De coronapandemie lijkt niet te hebben gezorgd voor een daling in het aantal minderjarigen dat seksueel wordt uitgebuit. Bovendien zijn ouders steeds vaker direct betrokken bij de uitbuiting van hun eigen kind. In een op de zeven gemelde gevallen was dat zo, een lichte toename vergeleken met een jaar eerder. Dat heeft het Centrum tegen Kinderhandel en Mensenhandel (CKM) donderdag bekendgemaakt.
In 2020 meldden zich 283 kinderen op het digitale hulpplatform, 250 van hen gaven aan zelf slachtoffer van seksuele uitbuiting te zijn. Ze werden bijvoorbeeld ingezet bij webcamseks of aan derden uitgeleend om seksuele handelingen te verrichten. Vorig jaar was in bijna 15 procent van de gevallen één of beide ouders de pleger van het misbruik. Een jaar eerder was dat bijna 7 procent.

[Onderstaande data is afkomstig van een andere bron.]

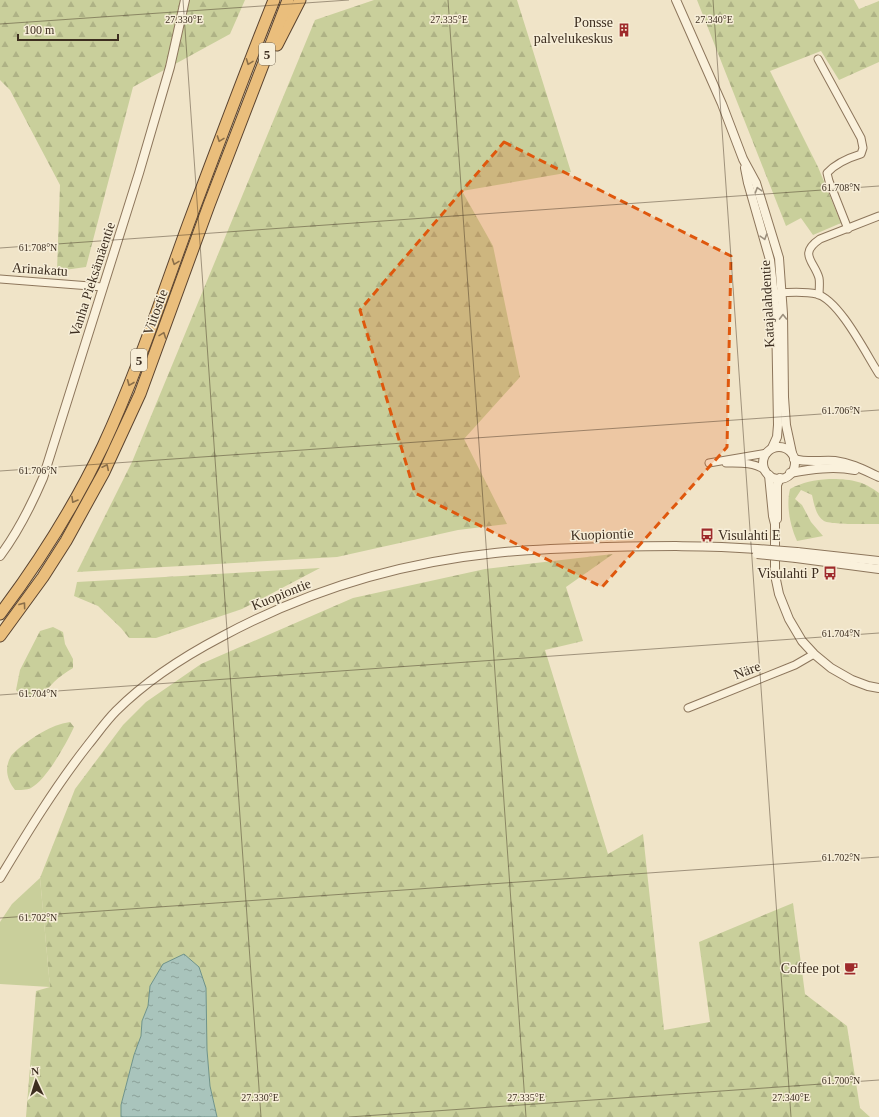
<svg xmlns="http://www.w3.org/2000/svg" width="879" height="1117" font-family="Georgia,serif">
  <defs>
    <pattern id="forest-firs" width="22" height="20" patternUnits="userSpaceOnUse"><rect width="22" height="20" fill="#c9cf9b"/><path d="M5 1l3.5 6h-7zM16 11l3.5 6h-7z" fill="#aeb285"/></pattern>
    <pattern id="water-ripples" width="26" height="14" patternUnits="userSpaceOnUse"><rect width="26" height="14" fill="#a9c4bc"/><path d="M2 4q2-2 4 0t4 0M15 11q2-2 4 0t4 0" fill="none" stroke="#8ba098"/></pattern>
  </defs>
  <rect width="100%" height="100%" fill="#f0e4c8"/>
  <!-- grass -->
  <path fill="#c9cf9b" d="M40,878L50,987L0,984V922L12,904Z"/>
  <!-- forest -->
  <g fill="url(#forest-firs)">
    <path d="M0,0H245L230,34L133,87L86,267L57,271L60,185L10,90L0,80Z"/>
    <path d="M374,0H517L571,172L462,191L493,246L520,377L464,439L507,524L458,530L337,557L77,572L132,462L315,20Z"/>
    <path d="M697,0H854L859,9L879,1V62L839,80L821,51L770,71L818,167L841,223L813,235L801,218L786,226Z"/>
    <path d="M829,479C849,479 862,480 879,493V524C869,524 832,525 824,521C816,516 814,504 812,495L801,490L795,499L802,505L811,522L823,536L797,541C790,525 786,506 790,489C803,482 814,480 829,479Z"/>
    <path d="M613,554L566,587L583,641L545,650L608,854L643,834L664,1030L710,1022L699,942L793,903L805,994L847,1026L860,1108L870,1117H217L210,1086L207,1050L157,976L150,986L148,1006L142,1021L141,1036L134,1055L121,1105V1117H26L36,991L50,987L40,878L75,789L123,725L146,702L201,664L353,598L485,569Z"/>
    <path d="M320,568L242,609L156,638H129L121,628L98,606L74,596L77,582Z"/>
    <path d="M53,627L63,632L65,644L73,659V668C66,672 59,677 54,682C42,694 42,698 24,698L16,690L20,670L40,631Z"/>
    <path d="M70,722L74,727C66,744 47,779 31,788C27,790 20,790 15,790C7,780 4,768 11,756C13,753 16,751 18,749C33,737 50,725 70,722Z"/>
  </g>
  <!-- water -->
  <path fill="url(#water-ripples)" stroke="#6f938a" d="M184,954L199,967L206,988L207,1050L210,1086L217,1117H121V1105L134,1055L141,1036L142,1021L148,1006L150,986L163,964Z"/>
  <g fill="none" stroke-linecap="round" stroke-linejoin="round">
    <!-- minor casing -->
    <g stroke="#8d765c" stroke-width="9">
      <g id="minor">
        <path d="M818,59L861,138L863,148L861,154C848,158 836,163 827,173L829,181L848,229"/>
        <path d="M0,279L103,287"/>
        <path d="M777,293C790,292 804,291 817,294C840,301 866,354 879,374"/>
        <path d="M819,295C819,290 820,283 819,278C814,261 798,254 820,239L879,216"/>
        <path d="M709,463L767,453"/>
        <path d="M726,463C740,463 753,462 765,470"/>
        <path d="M688,708L795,665L814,654"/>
      </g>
    </g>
    <!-- tertiary casing -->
    <g stroke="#8d765c" stroke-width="10">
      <g id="tertiary">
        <path d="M676,0L722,104L743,159L756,183L779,258L783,314L784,397L786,425L792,453"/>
        <path d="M745,168L748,183L770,260L776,314L778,425L777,437L772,448"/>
        <circle cx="779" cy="463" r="16"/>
        <path d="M794,459C808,463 821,460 835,461C851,463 864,470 879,477"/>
        <path d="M790,473C812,469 833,466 855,470"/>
        <path d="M769,475L773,516L775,524V575L779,594L789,619L802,641L814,654L831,668L852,680L868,686L879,688"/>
        <path d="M777,519V485L780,478"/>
        <path d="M797,552L879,561"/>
        <path d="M0,556C18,532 31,506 43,478L139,173L170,67L185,0"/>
        <path d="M796,558L879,569"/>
        <path d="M0,878C27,833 55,787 88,745C97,734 106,721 116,711C147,680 183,657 221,637C306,591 399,563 495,553C532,549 569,548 606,547C657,546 707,545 757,549"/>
      </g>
    </g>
    <!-- trunk casing -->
    <g stroke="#5b4430" stroke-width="13">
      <g id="trunk">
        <path d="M277,45L300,0"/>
        <path d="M0,614C39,562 75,505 103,446C136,375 161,299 188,225C216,150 244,75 274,0"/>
        <path d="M0,636L43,577L66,541L104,472L140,394L209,205L288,0"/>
      </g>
    </g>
    <!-- minor -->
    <use href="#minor" stroke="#faf1dc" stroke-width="7"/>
    <!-- tertiary -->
    <use href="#tertiary" stroke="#faf1dc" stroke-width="8"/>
    <!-- trunk -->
    <use href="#trunk" stroke="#eabe7c" stroke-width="11"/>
    <!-- tertiary-bridge casing -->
    <g stroke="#8d765c" stroke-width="10" stroke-linecap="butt">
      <g id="tertiary-bridge">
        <path d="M757,549L797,552"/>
        <path d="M757,554L796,558"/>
      </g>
    </g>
    <!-- tertiary-bridge -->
    <use href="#tertiary-bridge" stroke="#faf1dc" stroke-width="8"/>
  </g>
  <!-- one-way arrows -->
  <defs><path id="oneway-chevron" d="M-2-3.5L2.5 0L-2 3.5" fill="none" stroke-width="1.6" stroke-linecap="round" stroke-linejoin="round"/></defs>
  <g stroke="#8b6f49">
    <use href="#oneway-chevron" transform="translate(249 62) rotate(111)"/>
    <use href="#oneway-chevron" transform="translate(220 139) rotate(110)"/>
    <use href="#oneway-chevron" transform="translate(175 262) rotate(110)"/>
    <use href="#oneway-chevron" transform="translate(163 335) rotate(-70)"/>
    <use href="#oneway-chevron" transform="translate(130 383) rotate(112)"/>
    <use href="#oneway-chevron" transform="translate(106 467) rotate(-64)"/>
    <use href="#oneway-chevron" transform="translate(74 500) rotate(120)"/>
    <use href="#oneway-chevron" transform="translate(23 605) rotate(-54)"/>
  </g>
  <g stroke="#9c907e">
    <use href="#oneway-chevron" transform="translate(758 190) rotate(-107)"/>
    <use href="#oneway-chevron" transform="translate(764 237) rotate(73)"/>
    <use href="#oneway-chevron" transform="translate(783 317) rotate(-91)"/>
  </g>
  <!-- marked area -->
  <path fill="#df570d" fill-opacity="0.2" stroke="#df570d" stroke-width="3" stroke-dasharray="8 5" stroke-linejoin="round" d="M504,142L731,256L727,447L602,587L415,493L360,310Z"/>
  <!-- ticks -->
  <path fill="none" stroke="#3d2e20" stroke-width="1" stroke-opacity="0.45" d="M183,0L261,1117M448,0L526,1117M713,0L791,1117M0,24L349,0M0,248L879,186M0,471L879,410M0,695L879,633M0,918L879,857M349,1117L879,1080"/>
  <!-- icons -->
  <defs>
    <g id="building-bare" transform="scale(1.08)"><path d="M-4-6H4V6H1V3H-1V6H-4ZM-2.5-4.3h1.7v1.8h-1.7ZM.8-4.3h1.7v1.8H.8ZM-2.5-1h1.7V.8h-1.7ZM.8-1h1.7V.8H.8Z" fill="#9e2a2b" stroke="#f7eed8" stroke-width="2.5" paint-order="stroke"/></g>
    <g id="bus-bare" transform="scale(1.08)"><path d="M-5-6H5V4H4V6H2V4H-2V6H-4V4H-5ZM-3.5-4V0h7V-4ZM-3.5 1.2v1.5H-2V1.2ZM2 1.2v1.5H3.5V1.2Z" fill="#9e2a2b" stroke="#f7eed8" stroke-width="2.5" paint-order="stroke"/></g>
    <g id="cafe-bare" transform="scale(1.08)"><path d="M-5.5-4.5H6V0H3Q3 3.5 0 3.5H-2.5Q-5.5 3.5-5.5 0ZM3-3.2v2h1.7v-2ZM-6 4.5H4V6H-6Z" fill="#9e2a2b" stroke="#f7eed8" stroke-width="2.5" paint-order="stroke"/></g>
  </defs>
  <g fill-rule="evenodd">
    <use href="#building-bare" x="624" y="30"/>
    <use href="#bus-bare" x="707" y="535"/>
    <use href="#bus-bare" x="830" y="573"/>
    <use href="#cafe-bare" x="851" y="968"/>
  </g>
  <g text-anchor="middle" stroke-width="3" stroke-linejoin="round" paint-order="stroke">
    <!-- shield labels -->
    <g fill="#f7eed8" stroke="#756857" stroke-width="1">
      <rect x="259" y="43" width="16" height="22" rx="3"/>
      <rect x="131" y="349" width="16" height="22" rx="3"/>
    </g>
    <g font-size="13" font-weight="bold" fill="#3d2e20">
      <text x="267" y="59">5</text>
      <text x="139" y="365">5</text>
    </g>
    <!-- poi labels -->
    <g font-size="14" fill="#3d2e20" stroke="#f7eed8" text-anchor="end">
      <text x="613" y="27">Ponsse<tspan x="613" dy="16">palvelukeskus</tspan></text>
      <text x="718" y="540" text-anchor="start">Visulahti E</text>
      <text x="819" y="578">Visulahti P</text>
      <text x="840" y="973">Coffee pot</text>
    </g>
    <!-- street labels -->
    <g font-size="14" fill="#3d2e20" stroke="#f7eed8">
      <text transform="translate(40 269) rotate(4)" y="5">Arinakatu</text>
      <text transform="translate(92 279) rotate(-72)" y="5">Vanha Pieksämäentie</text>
      <text transform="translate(767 304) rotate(-93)" y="5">Katajalahdentie</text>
      <text transform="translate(155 312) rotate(-70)" y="5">Viitostie</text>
      <text transform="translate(602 534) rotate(-2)" y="5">Kuopiontie</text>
      <text transform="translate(281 594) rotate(-22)" y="5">Kuopiontie</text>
      <text transform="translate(747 670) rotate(-21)" y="5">Näre</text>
    </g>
  </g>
  <g font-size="10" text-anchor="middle" fill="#3d2e20" stroke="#f7eed8" stroke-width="3" stroke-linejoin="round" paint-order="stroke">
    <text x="184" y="23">27.330°E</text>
    <text x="449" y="23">27.335°E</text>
    <text x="714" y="23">27.340°E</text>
    <text x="841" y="191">61.708°N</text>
    <text x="38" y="251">61.708°N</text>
    <text x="841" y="414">61.706°N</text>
    <text x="38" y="474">61.706°N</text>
    <text x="841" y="637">61.704°N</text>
    <text x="38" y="697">61.704°N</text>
    <text x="841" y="861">61.702°N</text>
    <text x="38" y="921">61.702°N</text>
    <text x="841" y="1084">61.700°N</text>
    <text x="260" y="1101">27.330°E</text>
    <text x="526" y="1101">27.335°E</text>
    <text x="791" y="1101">27.340°E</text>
  </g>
  <!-- north arrow -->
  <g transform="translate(36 1081) rotate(356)" stroke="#f7eed8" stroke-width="3" paint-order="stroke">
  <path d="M0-3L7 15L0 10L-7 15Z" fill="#3d2e20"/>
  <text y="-6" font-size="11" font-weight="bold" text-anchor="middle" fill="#3d2e20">N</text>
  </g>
  <!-- scale -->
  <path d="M18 34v6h100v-6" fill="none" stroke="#3d2e20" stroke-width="2"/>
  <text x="24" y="34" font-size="12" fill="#3d2e20" stroke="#f7eed8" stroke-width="3" paint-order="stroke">100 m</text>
</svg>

Het rapport toont volgens een woordvoerder aan dat de seksuele uitbuiting van soms heel jonge kinderen ook tijdens de coronapandemie is doorgegaan. "Het is duidelijk dat mensenhandelaren zich hierdoor niet hebben laten weerhouden." De uitbuitingssituatie duurde in meer dan de helft van de gevallen langer dan twee jaar.
Zaken waarin ouders betrokken zijn als plegers zijn zo mogelijk nog moeilijker te detecteren dan zaken met andere plegers, aldus het centrum. Als voorbeeld noemt de woordvoerder de Zeeuwse zedenzaak, waarin een vader en moeder hun dochter jarenlang seksueel hebben kunnen uitbuiten.

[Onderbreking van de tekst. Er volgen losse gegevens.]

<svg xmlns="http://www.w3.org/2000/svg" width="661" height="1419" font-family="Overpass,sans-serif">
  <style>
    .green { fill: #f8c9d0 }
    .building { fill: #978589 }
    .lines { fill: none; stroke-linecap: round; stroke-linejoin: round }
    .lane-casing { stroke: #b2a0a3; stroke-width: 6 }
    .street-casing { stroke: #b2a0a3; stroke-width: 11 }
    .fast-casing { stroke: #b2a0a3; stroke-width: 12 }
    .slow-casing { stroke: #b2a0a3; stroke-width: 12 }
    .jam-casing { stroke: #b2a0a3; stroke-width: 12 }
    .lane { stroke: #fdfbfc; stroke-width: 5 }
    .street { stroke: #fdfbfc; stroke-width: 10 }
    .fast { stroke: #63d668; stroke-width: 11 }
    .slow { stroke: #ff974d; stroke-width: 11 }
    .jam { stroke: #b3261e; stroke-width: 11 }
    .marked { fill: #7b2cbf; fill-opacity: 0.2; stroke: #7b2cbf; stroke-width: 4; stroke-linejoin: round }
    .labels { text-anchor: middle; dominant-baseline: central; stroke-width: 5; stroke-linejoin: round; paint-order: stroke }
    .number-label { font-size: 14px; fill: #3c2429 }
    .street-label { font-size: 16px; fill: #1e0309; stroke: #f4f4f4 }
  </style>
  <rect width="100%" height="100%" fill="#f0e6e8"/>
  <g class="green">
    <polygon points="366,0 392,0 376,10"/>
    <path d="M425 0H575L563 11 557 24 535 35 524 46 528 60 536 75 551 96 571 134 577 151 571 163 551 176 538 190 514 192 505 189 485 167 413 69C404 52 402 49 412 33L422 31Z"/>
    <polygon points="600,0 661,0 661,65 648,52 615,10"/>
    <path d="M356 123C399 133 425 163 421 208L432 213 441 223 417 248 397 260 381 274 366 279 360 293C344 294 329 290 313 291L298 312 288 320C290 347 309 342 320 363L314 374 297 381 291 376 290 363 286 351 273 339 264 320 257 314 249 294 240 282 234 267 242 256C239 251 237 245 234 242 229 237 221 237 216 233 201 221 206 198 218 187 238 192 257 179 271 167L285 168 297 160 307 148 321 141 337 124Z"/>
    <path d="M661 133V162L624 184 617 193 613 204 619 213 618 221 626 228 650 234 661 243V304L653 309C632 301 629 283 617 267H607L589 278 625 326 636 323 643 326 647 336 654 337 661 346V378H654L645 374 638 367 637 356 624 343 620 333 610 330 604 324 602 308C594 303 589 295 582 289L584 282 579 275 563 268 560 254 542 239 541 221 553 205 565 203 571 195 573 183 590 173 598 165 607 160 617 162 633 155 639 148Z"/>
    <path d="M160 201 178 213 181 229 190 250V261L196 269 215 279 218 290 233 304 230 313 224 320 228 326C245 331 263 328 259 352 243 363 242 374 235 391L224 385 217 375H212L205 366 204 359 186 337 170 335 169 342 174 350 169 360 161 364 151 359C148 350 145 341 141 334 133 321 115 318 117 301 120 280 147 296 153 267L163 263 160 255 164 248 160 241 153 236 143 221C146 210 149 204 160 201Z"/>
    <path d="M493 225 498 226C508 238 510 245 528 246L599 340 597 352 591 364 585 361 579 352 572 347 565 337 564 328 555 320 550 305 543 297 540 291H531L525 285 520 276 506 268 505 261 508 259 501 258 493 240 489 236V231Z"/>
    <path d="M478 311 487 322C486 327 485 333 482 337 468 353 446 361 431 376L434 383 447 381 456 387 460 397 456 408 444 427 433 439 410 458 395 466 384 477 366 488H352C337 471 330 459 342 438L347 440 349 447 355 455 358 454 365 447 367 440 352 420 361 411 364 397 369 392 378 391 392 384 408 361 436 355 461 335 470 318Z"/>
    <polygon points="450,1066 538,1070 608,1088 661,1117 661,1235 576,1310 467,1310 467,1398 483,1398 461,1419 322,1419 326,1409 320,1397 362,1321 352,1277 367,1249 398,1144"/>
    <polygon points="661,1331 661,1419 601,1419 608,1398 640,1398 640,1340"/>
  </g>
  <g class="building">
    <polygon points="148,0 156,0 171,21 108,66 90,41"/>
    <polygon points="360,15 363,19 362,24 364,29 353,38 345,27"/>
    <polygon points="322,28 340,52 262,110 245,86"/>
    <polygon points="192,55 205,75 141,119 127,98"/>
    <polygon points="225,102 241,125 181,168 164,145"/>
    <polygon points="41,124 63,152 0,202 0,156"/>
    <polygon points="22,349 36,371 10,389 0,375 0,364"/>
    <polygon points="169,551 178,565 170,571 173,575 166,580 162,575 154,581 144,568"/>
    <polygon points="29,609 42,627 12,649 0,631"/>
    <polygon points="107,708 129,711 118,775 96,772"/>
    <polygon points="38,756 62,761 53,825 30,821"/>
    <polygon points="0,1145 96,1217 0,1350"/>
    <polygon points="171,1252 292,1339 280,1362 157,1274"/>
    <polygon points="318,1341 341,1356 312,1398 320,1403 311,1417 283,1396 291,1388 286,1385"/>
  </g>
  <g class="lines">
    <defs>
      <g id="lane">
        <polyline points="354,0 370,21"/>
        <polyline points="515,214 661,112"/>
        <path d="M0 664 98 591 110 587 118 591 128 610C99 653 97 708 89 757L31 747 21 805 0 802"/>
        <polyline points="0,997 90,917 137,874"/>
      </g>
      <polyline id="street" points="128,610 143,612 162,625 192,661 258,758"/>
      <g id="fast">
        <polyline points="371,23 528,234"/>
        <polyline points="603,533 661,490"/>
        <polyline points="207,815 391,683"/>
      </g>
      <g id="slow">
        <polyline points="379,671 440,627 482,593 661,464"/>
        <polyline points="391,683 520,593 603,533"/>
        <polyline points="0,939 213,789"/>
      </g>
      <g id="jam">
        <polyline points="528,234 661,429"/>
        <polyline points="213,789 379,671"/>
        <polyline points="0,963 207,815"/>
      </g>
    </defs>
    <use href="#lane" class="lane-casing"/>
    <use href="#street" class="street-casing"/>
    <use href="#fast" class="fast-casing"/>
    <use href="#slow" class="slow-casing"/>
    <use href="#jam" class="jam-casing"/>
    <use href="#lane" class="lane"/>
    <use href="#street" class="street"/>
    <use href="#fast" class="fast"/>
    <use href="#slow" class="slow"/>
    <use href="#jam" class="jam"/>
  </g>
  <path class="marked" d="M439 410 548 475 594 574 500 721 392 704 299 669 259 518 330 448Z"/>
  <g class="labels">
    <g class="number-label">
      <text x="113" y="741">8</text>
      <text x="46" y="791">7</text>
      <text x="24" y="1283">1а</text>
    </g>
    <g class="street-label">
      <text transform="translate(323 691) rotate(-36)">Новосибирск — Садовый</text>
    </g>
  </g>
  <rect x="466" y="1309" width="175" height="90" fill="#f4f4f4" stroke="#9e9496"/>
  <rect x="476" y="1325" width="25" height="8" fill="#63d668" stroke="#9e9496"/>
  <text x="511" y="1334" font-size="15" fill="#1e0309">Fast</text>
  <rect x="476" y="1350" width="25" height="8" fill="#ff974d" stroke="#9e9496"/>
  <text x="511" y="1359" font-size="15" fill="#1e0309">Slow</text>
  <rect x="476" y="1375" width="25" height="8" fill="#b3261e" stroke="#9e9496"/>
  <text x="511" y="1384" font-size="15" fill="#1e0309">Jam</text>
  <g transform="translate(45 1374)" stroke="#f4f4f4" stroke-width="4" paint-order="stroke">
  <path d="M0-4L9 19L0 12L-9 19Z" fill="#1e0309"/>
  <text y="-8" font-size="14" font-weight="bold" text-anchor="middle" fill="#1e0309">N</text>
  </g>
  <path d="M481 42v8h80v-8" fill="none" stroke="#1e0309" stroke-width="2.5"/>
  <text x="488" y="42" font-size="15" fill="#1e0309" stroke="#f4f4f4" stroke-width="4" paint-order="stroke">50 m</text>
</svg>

"Dat het misbruik ook in eigen huis kan plaatsvinden maakt signalering extra lastig", aldus de woordvoerder van het CKM. Het centrum roept demissionair staatssecretaris Paul Blokhuis (Volksgezondheid, Welzijn) en staatssecretaris Ankie Broekers-Knol (Justitie en Veiligheid) op "om te verkennen in hoeverre de zorg en de opsporing op de hoogte zijn van dit soort zaken en of aanvullende maatregelen nodig zijn".
Onder het motto Maak mensenhandel zichtbaar heeft het CKM de strijd aangebonden met seksuele en criminele uitbuiting in Nederland, onder meer met het hulpplatform Chat Met Fier.